— Written exercise —
Reproduce every line of the records below verbatim, in their original order.

==== Task input ====

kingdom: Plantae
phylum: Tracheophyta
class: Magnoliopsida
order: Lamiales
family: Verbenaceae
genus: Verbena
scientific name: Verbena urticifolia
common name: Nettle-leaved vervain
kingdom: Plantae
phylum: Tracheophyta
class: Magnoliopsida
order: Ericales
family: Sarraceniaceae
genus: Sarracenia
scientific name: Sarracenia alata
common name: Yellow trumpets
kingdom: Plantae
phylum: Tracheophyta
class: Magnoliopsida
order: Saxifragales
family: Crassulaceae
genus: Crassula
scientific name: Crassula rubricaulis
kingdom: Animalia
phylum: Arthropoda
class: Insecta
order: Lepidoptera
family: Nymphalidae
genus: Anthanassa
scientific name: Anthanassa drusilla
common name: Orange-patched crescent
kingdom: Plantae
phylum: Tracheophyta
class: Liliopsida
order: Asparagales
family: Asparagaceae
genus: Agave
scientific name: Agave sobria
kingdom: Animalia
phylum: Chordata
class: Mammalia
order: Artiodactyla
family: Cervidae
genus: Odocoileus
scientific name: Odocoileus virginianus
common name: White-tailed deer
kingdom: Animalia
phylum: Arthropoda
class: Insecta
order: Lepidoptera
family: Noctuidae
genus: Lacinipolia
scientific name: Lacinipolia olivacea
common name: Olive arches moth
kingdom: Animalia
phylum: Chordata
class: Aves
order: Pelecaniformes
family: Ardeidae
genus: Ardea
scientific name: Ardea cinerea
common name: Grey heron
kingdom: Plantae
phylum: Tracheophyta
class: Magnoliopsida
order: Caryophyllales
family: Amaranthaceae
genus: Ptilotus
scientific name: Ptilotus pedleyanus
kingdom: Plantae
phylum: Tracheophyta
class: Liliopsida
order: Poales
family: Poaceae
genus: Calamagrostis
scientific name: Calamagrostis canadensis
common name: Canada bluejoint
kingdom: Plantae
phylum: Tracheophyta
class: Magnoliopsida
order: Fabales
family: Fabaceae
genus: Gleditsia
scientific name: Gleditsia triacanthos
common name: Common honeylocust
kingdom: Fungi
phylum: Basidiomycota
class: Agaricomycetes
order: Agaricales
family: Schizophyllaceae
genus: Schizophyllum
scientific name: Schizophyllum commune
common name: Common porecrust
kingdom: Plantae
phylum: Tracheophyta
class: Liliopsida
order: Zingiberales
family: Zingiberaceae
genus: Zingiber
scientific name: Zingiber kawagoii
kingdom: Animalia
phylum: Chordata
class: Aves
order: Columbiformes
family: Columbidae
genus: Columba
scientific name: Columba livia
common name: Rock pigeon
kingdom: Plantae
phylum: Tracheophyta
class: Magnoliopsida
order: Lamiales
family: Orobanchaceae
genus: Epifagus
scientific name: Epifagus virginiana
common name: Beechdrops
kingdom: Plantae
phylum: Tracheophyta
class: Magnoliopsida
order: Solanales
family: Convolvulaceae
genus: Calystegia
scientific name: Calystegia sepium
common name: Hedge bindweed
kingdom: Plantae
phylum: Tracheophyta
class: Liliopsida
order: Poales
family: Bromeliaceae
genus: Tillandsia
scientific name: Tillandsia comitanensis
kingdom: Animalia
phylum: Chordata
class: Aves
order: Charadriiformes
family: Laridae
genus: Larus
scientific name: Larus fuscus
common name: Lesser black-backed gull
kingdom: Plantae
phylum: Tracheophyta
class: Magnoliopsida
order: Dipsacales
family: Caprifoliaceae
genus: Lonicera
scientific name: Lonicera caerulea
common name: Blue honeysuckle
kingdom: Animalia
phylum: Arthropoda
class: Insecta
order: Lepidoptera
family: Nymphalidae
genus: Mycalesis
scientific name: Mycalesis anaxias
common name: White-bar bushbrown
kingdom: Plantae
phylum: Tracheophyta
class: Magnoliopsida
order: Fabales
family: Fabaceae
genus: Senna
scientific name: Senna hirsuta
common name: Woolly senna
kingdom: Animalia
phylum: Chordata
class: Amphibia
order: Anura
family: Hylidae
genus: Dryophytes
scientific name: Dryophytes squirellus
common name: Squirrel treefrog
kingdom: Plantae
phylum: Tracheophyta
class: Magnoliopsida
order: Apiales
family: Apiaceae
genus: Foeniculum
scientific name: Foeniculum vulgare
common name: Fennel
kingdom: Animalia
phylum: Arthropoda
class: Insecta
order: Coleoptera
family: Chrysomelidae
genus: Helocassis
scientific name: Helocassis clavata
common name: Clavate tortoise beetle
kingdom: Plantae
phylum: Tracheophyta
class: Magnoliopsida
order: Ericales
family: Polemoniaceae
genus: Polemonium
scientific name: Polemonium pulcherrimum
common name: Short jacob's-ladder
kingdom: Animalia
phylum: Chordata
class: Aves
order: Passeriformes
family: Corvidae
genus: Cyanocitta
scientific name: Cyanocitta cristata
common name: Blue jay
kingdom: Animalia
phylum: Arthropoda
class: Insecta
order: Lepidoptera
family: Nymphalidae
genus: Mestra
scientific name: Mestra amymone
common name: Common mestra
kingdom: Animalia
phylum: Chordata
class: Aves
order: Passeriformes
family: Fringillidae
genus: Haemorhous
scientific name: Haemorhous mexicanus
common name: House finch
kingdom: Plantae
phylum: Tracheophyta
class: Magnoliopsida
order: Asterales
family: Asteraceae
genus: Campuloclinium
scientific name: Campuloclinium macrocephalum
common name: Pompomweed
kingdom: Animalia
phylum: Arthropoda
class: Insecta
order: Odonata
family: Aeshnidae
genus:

====

— Finished exercise —
kingdom: Plantae
phylum: Tracheophyta
class: Magnoliopsida
order: Lamiales
family: Verbenaceae
genus: Verbena
scientific name: Verbena urticifolia
common name: Nettle-leaved vervain
kingdom: Plantae
phylum: Tracheophyta
class: Magnoliopsida
order: Ericales
family: Sarraceniaceae
genus: Sarracenia
scientific name: Sarracenia alata
common name: Yellow trumpets
kingdom: Plantae
phylum: Tracheophyta
class: Magnoliopsida
order: Saxifragales
family: Crassulaceae
genus: Crassula
scientific name: Crassula rubricaulis
kingdom: Animalia
phylum: Arthropoda
class: Insecta
order: Lepidoptera
family: Nymphalidae
genus: Anthanassa
scientific name: Anthanassa drusilla
common name: Orange-patched crescent
kingdom: Plantae
phylum: Tracheophyta
class: Liliopsida
order: Asparagales
family: Asparagaceae
genus: Agave
scientific name: Agave sobria
kingdom: Animalia
phylum: Chordata
class: Mammalia
order: Artiodactyla
family: Cervidae
genus: Odocoileus
scientific name: Odocoileus virginianus
common name: White-tailed deer
kingdom: Animalia
phylum: Arthropoda
class: Insecta
order: Lepidoptera
family: Noctuidae
genus: Lacinipolia
scientific name: Lacinipolia olivacea
common name: Olive arches moth
kingdom: Animalia
phylum: Chordata
class: Aves
order: Pelecaniformes
family: Ardeidae
genus: Ardea
scientific name: Ardea cinerea
common name: Grey heron
kingdom: Plantae
phylum: Tracheophyta
class: Magnoliopsida
order: Caryophyllales
family: Amaranthaceae
genus: Ptilotus
scientific name: Ptilotus pedleyanus
kingdom: Plantae
phylum: Tracheophyta
class: Liliopsida
order: Poales
family: Poaceae
genus: Calamagrostis
scientific name: Calamagrostis canadensis
common name: Canada bluejoint
kingdom: Plantae
phylum: Tracheophyta
class: Magnoliopsida
order: Fabales
family: Fabaceae
genus: Gleditsia
scientific name: Gleditsia triacanthos
common name: Common honeylocust
kingdom: Fungi
phylum: Basidiomycota
class: Agaricomycetes
order: Agaricales
family: Schizophyllaceae
genus: Schizophyllum
scientific name: Schizophyllum commune
common name: Common porecrust
kingdom: Plantae
phylum: Tracheophyta
class: Liliopsida
order: Zingiberales
family: Zingiberaceae
genus: Zingiber
scientific name: Zingiber kawagoii
kingdom: Animalia
phylum: Chordata
class: Aves
order: Columbiformes
family: Columbidae
genus: Columba
scientific name: Columba livia
common name: Rock pigeon
kingdom: Plantae
phylum: Tracheophyta
class: Magnoliopsida
order: Lamiales
family: Orobanchaceae
genus: Epifagus
scientific name: Epifagus virginiana
common name: Beechdrops
kingdom: Plantae
phylum: Tracheophyta
class: Magnoliopsida
order: Solanales
family: Convolvulaceae
genus: Calystegia
scientific name: Calystegia sepium
common name: Hedge bindweed
kingdom: Plantae
phylum: Tracheophyta
class: Liliopsida
order: Poales
family: Bromeliaceae
genus: Tillandsia
scientific name: Tillandsia comitanensis
kingdom: Animalia
phylum: Chordata
class: Aves
order: Charadriiformes
family: Laridae
genus: Larus
scientific name: Larus fuscus
common name: Lesser black-backed gull
kingdom: Plantae
phylum: Tracheophyta
class: Magnoliopsida
order: Dipsacales
family: Caprifoliaceae
genus: Lonicera
scientific name: Lonicera caerulea
common name: Blue honeysuckle
kingdom: Animalia
phylum: Arthropoda
class: Insecta
order: Lepidoptera
family: Nymphalidae
genus: Mycalesis
scientific name: Mycalesis anaxias
common name: White-bar bushbrown
kingdom: Plantae
phylum: Tracheophyta
class: Magnoliopsida
order: Fabales
family: Fabaceae
genus: Senna
scientific name: Senna hirsuta
common name: Woolly senna
kingdom: Animalia
phylum: Chordata
class: Amphibia
order: Anura
family: Hylidae
genus: Dryophytes
scientific name: Dryophytes squirellus
common name: Squirrel treefrog
kingdom: Plantae
phylum: Tracheophyta
class: Magnoliopsida
order: Apiales
family: Apiaceae
genus: Foeniculum
scientific name: Foeniculum vulgare
common name: Fennel
kingdom: Animalia
phylum: Arthropoda
class: Insecta
order: Coleoptera
family: Chrysomelidae
genus: Helocassis
scientific name: Helocassis clavata
common name: Clavate tortoise beetle
kingdom: Plantae
phylum: Tracheophyta
class: Magnoliopsida
order: Ericales
family: Polemoniaceae
genus: Polemonium
scientific name: Polemonium pulcherrimum
common name: Short jacob's-ladder
kingdom: Animalia
phylum: Chordata
class: Aves
order: Passeriformes
family: Corvidae
genus: Cyanocitta
scientific name: Cyanocitta cristata
common name: Blue jay
kingdom: Animalia
phylum: Arthropoda
class: Insecta
order: Lepidoptera
family: Nymphalidae
genus: Mestra
scientific name: Mestra amymone
common name: Common mestra
kingdom: Animalia
phylum: Chordata
class: Aves
order: Passeriformes
family: Fringillidae
genus: Haemorhous
scientific name: Haemorhous mexicanus
common name: House finch
kingdom: Plantae
phylum: Tracheophyta
class: Magnoliopsida
order: Asterales
family: Asteraceae
genus: Campuloclinium
scientific name: Campuloclinium macrocephalum
common name: Pompomweed
kingdom: Animalia
phylum: Arthropoda
class: Insecta
order: Odonata
family: Aeshnidae
genus:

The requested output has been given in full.